I wrote about my habits earlier, but over the past month, I’ve doubled down—cutting out sugar and alcohol, and adding cold plunge + sauna 3x/week. My body feels better than it has in a long time.

It’s not about being perfect—just consistently taking care of myself. When I feel good physically and mentally, I can channel that energy into everything else—learning, building, advising, relationships, and simply enjoying life.

Attention Is the Most Important Currency

I’ve realized that attention is everything. Where I put my focus directly impacts the quality of my life. Every app, every notification, every dopamine hit is competing for my attention. This year, I made huge changes:

  • No social media. No notifications. No unread badges on my phone.
  • No doomscrolling, no random news, no wasted distractions.

If I check my phone, it’s intentional—not because something external told me to. It’s been empowering to reclaim my attention. My mind feels clearer, more present, and more focused than ever.

Redefining Productivity & Time

I’ve spent decades defining my worth by how much I get done. This year, I let go of that. I still get things done, but at a pace that lets me enjoy the process instead of just trying to check things off a list. The to-do list will never end. Not everything needs to get done this week or even this year. The important things always get done. Everything else? It can wait.

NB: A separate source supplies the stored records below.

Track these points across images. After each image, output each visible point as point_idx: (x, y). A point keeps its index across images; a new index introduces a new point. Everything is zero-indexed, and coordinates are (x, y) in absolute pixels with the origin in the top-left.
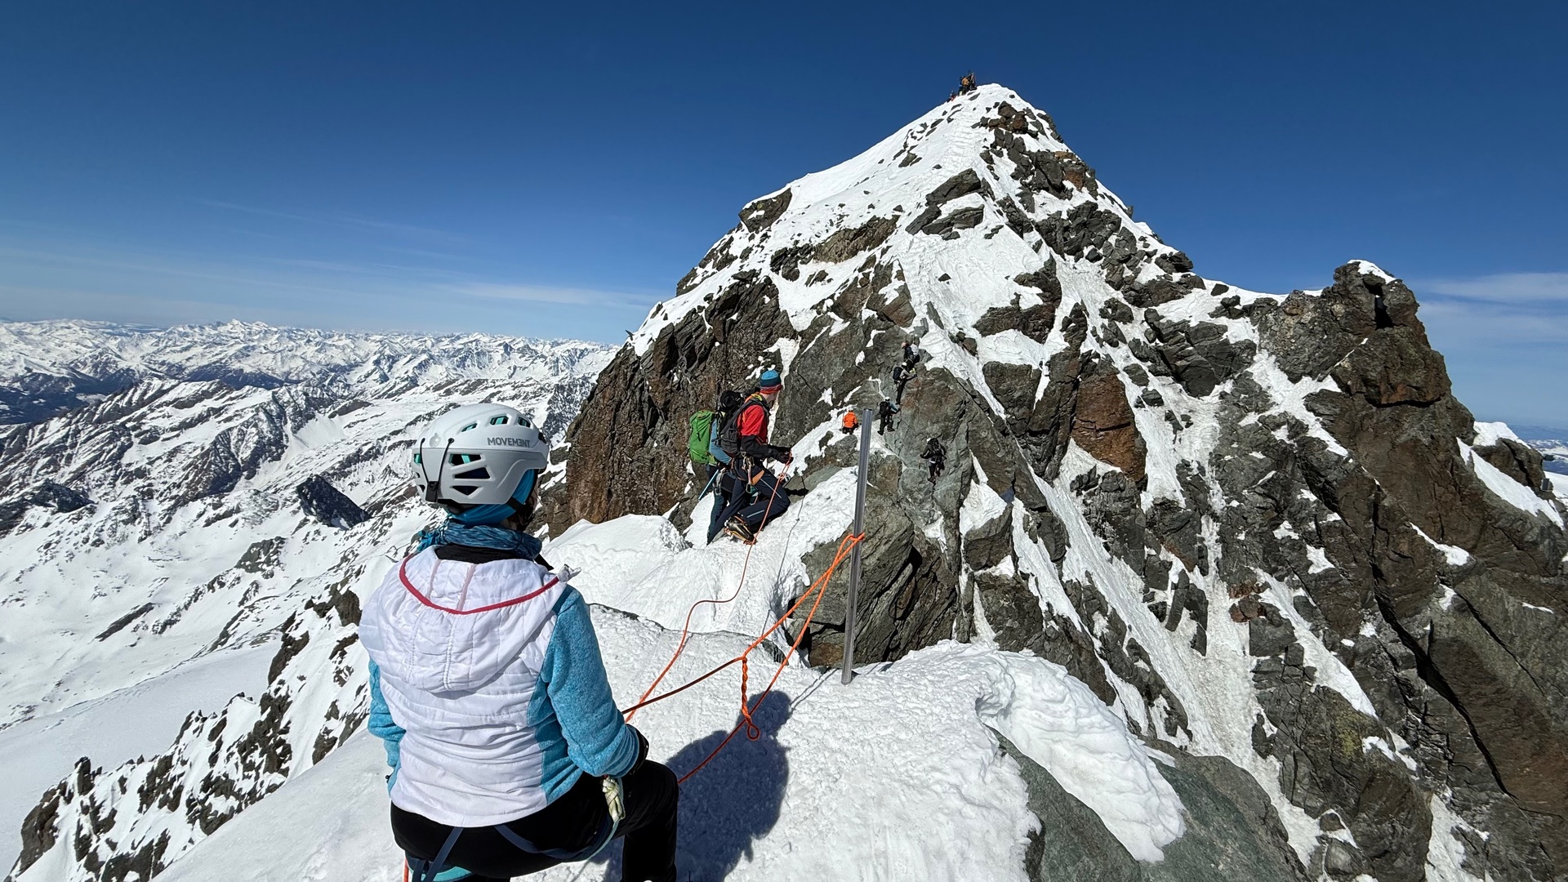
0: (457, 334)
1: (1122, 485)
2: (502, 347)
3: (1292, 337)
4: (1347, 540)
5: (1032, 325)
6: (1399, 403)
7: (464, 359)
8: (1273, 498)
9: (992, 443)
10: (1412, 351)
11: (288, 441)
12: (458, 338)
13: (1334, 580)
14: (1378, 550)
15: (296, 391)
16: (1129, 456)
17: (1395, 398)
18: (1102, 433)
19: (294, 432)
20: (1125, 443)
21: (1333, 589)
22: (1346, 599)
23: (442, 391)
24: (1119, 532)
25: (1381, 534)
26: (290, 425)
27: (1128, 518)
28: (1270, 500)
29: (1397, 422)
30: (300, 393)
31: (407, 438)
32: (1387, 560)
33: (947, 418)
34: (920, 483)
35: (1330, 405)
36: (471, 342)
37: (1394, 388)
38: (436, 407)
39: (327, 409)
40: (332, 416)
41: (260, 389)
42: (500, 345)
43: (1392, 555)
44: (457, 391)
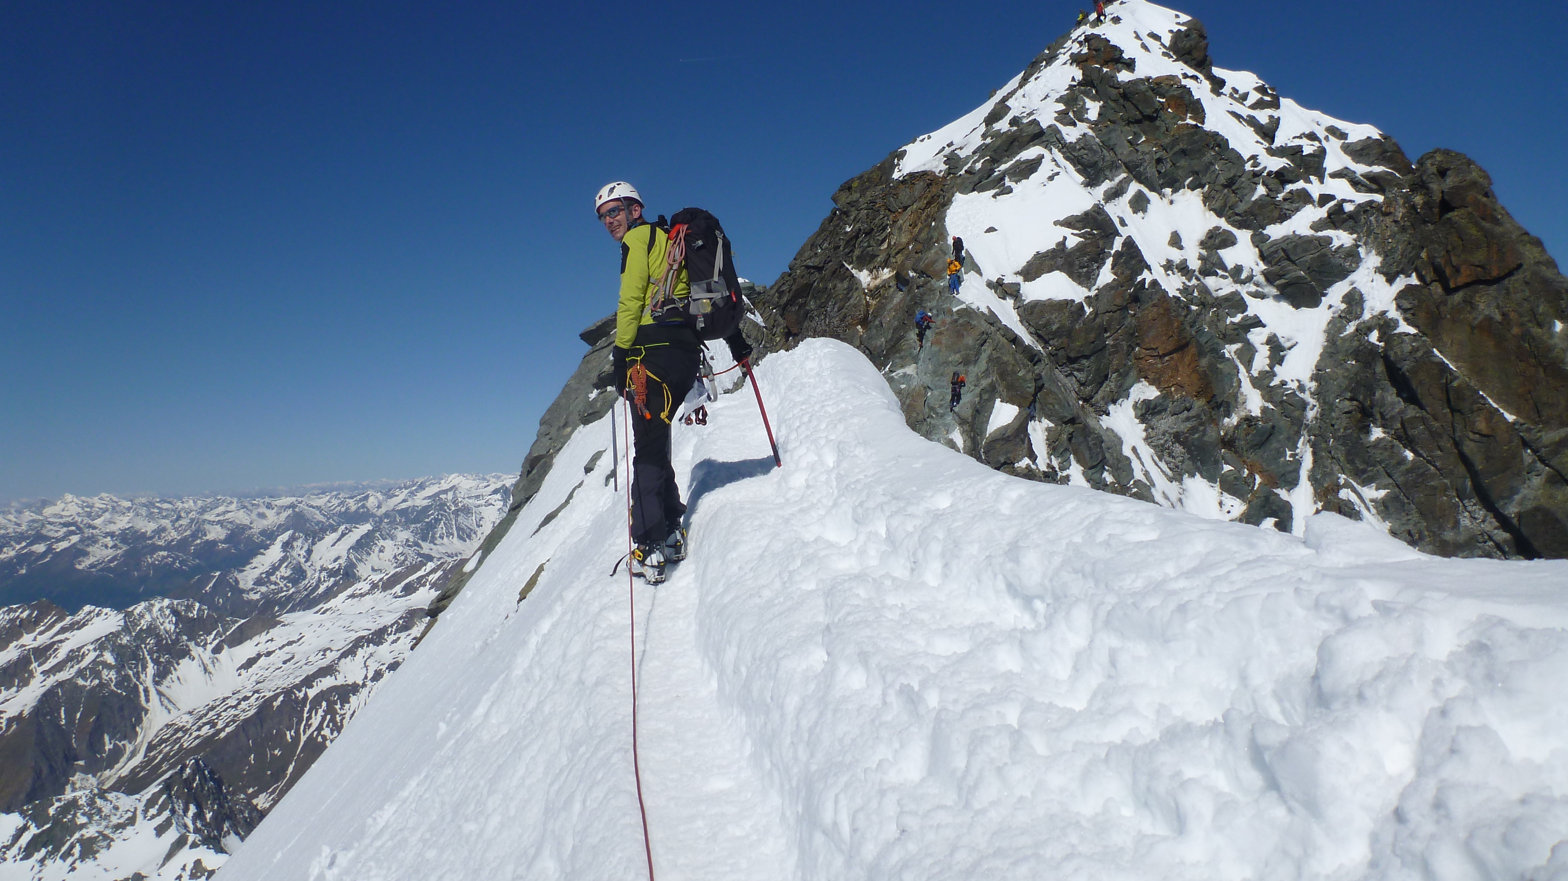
0: (421, 480)
1: (1188, 405)
2: (498, 496)
3: (1390, 237)
4: (1428, 428)
5: (1077, 262)
6: (1467, 285)
7: (431, 526)
8: (1357, 400)
9: (1013, 365)
10: (1473, 231)
11: (147, 701)
12: (422, 487)
13: (1421, 471)
14: (1458, 434)
15: (161, 609)
16: (1194, 376)
17: (1461, 280)
18: (1167, 358)
19: (157, 683)
20: (1189, 365)
21: (1420, 480)
22: (1434, 488)
23: (398, 589)
24: (1189, 451)
25: (1457, 416)
26: (151, 669)
27: (1196, 436)
28: (1355, 403)
29: (1469, 303)
30: (167, 612)
31: (339, 680)
32: (1468, 442)
33: (967, 347)
34: (941, 400)
35: (1411, 298)
36: (445, 492)
37: (1457, 270)
38: (388, 619)
39: (210, 638)
40: (217, 650)
41: (105, 610)
42: (495, 492)
43: (1471, 435)
44: (424, 585)
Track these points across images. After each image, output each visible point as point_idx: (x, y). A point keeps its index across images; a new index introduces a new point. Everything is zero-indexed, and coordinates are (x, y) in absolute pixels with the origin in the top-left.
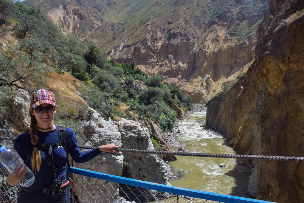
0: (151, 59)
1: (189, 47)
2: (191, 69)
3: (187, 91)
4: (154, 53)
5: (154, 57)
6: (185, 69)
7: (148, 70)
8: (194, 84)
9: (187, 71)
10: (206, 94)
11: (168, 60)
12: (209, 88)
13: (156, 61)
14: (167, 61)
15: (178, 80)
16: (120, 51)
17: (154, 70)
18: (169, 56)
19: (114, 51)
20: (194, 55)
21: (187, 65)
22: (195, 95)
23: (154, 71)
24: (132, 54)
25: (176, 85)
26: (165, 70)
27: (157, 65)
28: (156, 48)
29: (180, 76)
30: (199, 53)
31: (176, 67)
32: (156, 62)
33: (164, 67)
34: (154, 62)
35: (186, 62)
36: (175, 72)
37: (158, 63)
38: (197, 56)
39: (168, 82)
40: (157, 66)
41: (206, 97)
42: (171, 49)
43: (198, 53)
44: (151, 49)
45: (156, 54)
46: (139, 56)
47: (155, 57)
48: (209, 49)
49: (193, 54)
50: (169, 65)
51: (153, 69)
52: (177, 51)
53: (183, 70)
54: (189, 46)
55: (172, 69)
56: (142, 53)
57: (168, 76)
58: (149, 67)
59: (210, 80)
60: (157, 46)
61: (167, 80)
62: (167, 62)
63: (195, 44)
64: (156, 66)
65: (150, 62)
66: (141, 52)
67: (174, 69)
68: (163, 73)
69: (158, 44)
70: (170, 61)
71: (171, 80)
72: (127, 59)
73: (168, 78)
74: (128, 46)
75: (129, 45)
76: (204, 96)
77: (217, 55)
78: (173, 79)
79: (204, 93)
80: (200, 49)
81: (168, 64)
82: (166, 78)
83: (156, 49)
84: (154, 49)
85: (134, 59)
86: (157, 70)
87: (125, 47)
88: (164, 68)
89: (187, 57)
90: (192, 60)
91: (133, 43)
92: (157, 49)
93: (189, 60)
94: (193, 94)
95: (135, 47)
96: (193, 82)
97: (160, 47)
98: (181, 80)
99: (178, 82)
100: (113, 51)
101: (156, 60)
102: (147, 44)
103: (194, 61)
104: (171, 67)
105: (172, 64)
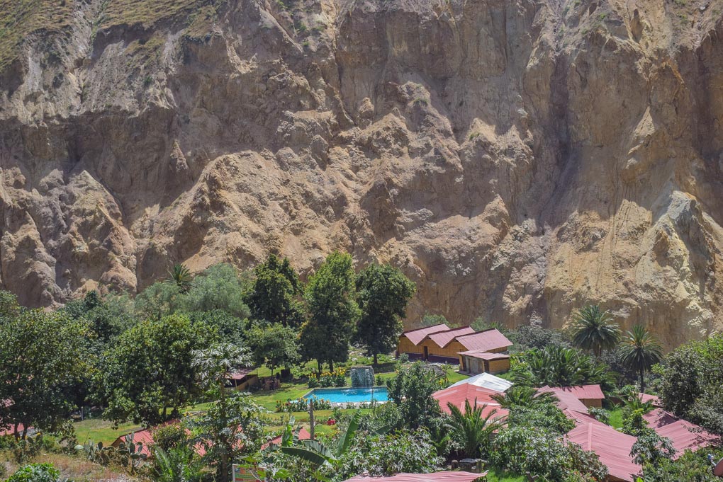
0: (300, 107)
1: (510, 30)
2: (549, 155)
3: (577, 295)
4: (309, 71)
5: (312, 97)
6: (518, 161)
7: (298, 176)
8: (605, 246)
9: (534, 168)
10: (706, 305)
11: (403, 110)
12: (713, 268)
13: (333, 120)
14: (396, 119)
15: (495, 230)
16: (79, 63)
17: (333, 172)
18: (404, 87)
19: (43, 66)
20: (556, 73)
21: (523, 136)
22: (637, 315)
23: (332, 182)
24: (173, 83)
25: (493, 258)
26: (402, 170)
27: (344, 142)
28: (313, 45)
29: (498, 203)
30: (591, 61)
31: (460, 153)
32: (336, 128)
33: (392, 152)
34: (323, 124)
35: (515, 119)
36: (465, 181)
37: (344, 134)
38: (577, 80)
39: (438, 241)
40: (344, 152)
41: (707, 323)
42: (405, 47)
43: (584, 64)
44: (285, 49)
45: (322, 81)
46: (225, 95)
47: (321, 97)
48: (645, 32)
49: (550, 71)
50: (416, 141)
51: (324, 168)
52: (442, 53)
53: (509, 165)
54: (509, 24)
55: (442, 162)
56: (241, 77)
57: (429, 204)
58: (297, 159)
59: (703, 221)
60: (315, 32)
61: (428, 232)
62: (404, 127)
63: (543, 10)
64: (338, 149)
65: (299, 129)
66: (232, 69)
67: (453, 166)
68: (396, 191)
69: (320, 18)
70: (418, 119)
71: (452, 231)
72: (149, 114)
73: (434, 219)
74: (134, 33)
75: (139, 24)
76: (696, 322)
77: (703, 70)
78: (460, 221)
79: (694, 304)
80: (594, 39)
81: (410, 135)
82: (417, 224)
83: (314, 48)
84: (306, 47)
85: (194, 112)
86: (351, 172)
87: (111, 39)
88: (395, 160)
89: (512, 85)
90: (544, 105)
91: (162, 14)
92: (323, 50)
93: (526, 108)
94: (623, 313)
95: (186, 39)
96: (595, 239)
97: (331, 33)
98: (512, 229)
99: (498, 242)
100: (33, 66)
101: (328, 115)
102: (257, 18)
103: (561, 112)
104: (432, 154)
105: (438, 136)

The Power of Hobbies & Making Progress Over Time

One of the biggest lessons? Hobbies add meaning to life in ways I never fully understood before. I used to think of them as side activities—things you did if you had extra time. But this year, I’ve seen firsthand how having something to pour my energy into outside of work gives me a deep sense of fulfillment. It’s not about being productive—it’s about feeling alive.

For me, that feeling comes through golf and piano. Before I started either, I doubted whether I’d ever be good at them. But in just half a year, I’ve made more progress than I ever expected. They’ve shown me how small, consistent effort compounds over time. I now truly believe that with a little practice every day, I can do anything.

Let Go of the Stories You Tell Yourself

I’ve caught myself in so many limiting narratives this year.

  • “I’m just not good at golf today.”
  • “I don’t have the creativity to build something new.”
  • “I’ll never be able to play this song on piano.”

None of these are true, they’re just stories I was telling myself. And every time I challenged them, I proved myself wrong. I saw this play out on the golf course so many times—thinking I wasn’t “on” that day, only to drop that narrative and suddenly start hitting great shots. It’s a reminder that we are capable of so much more than we think.

Accepting the Duality of Life

One major takeaway from the silent meditation retreat was that everything in life comes with good and bad.

  • Relationships bring love and challenges.
  • Work brings purpose and stress.
  • Kids bring joy and exhaustion.

I used to resist the “bad,” wanting everything to just be good. But now, I see that you can’t have one without the other. True peace comes from accepting both—not fighting reality, but flowing with it.

Looking Ahead

This past year has been about detaching my identity from work, reconnecting with myself, and finding joy in the things that truly matter. For 2025, I want to:

  • Build again, but in a way that feels fun, sustainable, and aligned.
  • Follow what lights me up instead of trying to plan the “perfect” path.
  • Operate from a place of abundance, not scarcity—from love, not pressure.
  • Continue deepening my relationships, health, and inner work.
  • Show up fully present for my family and the people who matter most.

I’m stepping into this next chapter with a sense of trust—trust in myself, in the process, and in the unfolding of life. I don’t have everything figured out, but I don’t need to. The best things have always come from following what excites me, staying open, and taking the next step.